● TASK
Your answer must be one number: the count of lines below that hold the word "научи".

● DATASET RECORDS
_____

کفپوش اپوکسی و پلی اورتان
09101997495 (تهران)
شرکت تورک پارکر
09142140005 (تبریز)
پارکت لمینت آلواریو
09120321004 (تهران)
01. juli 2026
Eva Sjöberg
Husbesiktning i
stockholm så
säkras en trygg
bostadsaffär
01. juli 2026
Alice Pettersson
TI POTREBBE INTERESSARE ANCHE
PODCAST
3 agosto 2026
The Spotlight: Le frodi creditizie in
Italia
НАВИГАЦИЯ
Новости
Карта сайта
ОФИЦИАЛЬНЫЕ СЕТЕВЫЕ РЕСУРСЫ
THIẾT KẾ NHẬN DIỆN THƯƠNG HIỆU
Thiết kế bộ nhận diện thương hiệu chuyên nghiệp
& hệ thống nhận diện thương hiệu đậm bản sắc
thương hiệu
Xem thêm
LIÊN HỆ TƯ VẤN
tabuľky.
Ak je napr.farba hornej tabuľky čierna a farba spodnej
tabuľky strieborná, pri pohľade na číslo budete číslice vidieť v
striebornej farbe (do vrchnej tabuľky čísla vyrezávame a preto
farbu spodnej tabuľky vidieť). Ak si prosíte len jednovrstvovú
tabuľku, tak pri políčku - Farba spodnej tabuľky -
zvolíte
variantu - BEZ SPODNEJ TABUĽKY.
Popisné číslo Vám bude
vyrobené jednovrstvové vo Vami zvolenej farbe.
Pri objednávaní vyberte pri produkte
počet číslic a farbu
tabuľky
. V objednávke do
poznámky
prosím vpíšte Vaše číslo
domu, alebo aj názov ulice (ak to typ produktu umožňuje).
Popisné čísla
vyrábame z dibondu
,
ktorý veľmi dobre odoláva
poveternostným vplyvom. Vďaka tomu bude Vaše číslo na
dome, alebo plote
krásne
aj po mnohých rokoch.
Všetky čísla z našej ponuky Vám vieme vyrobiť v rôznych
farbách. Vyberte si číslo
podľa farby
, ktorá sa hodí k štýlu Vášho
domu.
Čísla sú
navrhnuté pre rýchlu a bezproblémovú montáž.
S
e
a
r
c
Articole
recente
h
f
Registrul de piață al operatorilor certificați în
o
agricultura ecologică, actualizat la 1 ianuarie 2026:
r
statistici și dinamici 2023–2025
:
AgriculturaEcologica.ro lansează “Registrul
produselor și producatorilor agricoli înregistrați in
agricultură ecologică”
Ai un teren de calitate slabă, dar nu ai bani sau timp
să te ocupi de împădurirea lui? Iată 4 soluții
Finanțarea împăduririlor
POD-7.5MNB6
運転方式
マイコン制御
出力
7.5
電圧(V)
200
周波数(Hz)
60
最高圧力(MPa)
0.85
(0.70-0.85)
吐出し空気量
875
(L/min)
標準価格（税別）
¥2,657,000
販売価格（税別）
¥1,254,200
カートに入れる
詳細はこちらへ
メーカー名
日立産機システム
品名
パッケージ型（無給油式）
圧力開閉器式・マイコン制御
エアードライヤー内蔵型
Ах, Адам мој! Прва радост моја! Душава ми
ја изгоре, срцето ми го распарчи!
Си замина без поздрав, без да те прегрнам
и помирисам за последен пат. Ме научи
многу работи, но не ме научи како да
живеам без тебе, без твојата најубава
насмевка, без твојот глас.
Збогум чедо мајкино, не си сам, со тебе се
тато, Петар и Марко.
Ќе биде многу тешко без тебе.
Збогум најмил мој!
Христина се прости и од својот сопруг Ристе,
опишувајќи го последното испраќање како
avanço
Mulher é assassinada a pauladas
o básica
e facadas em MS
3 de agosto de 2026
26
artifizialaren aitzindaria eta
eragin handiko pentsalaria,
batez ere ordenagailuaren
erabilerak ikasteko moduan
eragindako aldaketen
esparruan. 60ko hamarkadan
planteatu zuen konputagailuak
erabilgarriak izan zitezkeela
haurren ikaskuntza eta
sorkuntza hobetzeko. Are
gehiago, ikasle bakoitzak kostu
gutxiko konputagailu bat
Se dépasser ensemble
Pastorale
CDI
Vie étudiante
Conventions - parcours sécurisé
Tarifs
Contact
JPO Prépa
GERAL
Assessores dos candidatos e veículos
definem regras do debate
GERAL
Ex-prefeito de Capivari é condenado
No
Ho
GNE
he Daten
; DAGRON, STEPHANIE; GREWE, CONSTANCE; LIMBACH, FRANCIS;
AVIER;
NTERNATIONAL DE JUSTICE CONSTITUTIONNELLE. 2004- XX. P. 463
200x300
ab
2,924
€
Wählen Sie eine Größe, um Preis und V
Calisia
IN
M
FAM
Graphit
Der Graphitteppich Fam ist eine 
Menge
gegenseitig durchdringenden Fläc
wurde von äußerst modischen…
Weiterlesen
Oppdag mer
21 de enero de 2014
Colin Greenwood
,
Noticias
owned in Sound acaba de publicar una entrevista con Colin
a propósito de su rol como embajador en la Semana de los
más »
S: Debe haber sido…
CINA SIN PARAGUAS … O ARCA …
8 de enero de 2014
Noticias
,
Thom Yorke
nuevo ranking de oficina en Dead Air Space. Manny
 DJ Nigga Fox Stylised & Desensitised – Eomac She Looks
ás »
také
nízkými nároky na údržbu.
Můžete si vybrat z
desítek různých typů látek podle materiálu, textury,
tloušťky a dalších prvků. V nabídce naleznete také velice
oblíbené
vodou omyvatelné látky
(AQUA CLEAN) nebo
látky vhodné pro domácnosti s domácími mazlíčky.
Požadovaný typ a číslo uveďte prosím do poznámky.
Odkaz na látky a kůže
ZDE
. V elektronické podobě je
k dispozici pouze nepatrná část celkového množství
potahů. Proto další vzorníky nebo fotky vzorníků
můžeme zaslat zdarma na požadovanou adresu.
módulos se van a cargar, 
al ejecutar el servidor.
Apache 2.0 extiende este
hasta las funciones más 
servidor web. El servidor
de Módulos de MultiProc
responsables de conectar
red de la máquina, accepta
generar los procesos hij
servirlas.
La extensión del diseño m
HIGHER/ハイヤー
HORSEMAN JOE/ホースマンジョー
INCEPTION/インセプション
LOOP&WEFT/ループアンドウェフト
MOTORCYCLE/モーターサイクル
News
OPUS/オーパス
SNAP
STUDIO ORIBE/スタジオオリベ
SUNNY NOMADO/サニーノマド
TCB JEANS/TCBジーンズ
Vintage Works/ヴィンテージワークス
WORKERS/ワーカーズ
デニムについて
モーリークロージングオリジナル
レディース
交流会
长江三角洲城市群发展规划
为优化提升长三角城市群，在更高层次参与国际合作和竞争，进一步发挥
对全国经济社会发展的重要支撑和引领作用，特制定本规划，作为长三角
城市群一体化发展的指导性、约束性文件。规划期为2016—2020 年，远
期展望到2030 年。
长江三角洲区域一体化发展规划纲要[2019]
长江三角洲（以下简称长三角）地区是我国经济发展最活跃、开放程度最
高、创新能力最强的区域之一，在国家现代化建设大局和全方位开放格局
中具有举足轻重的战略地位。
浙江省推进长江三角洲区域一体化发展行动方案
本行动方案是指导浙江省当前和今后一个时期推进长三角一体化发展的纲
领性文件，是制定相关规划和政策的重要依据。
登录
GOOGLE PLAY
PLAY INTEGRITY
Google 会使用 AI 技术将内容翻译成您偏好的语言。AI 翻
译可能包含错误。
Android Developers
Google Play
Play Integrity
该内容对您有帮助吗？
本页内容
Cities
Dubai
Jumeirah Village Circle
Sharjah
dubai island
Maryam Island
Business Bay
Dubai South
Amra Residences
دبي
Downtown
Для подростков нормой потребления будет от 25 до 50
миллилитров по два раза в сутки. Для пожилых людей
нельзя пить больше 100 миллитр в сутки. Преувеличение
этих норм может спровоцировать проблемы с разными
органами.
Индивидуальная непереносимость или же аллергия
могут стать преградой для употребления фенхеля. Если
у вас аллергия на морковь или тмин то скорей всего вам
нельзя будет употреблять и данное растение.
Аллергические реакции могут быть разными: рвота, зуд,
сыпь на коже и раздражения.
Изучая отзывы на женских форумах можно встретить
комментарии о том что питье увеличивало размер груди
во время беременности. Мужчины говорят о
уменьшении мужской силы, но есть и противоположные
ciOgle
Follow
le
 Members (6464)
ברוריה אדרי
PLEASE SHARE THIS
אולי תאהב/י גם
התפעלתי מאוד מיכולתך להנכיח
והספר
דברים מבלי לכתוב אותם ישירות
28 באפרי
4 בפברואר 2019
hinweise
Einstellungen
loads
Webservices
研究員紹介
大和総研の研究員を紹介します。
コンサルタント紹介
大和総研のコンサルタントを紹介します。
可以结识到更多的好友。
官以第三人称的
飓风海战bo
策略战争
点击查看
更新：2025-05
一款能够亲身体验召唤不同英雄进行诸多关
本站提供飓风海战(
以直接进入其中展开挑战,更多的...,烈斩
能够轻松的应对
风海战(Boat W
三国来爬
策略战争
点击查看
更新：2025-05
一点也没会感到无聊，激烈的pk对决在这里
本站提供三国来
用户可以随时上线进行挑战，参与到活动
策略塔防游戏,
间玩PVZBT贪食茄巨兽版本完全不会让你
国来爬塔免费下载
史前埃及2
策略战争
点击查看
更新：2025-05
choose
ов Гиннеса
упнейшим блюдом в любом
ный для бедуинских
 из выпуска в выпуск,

_____

● THE COMPLETED TASK
2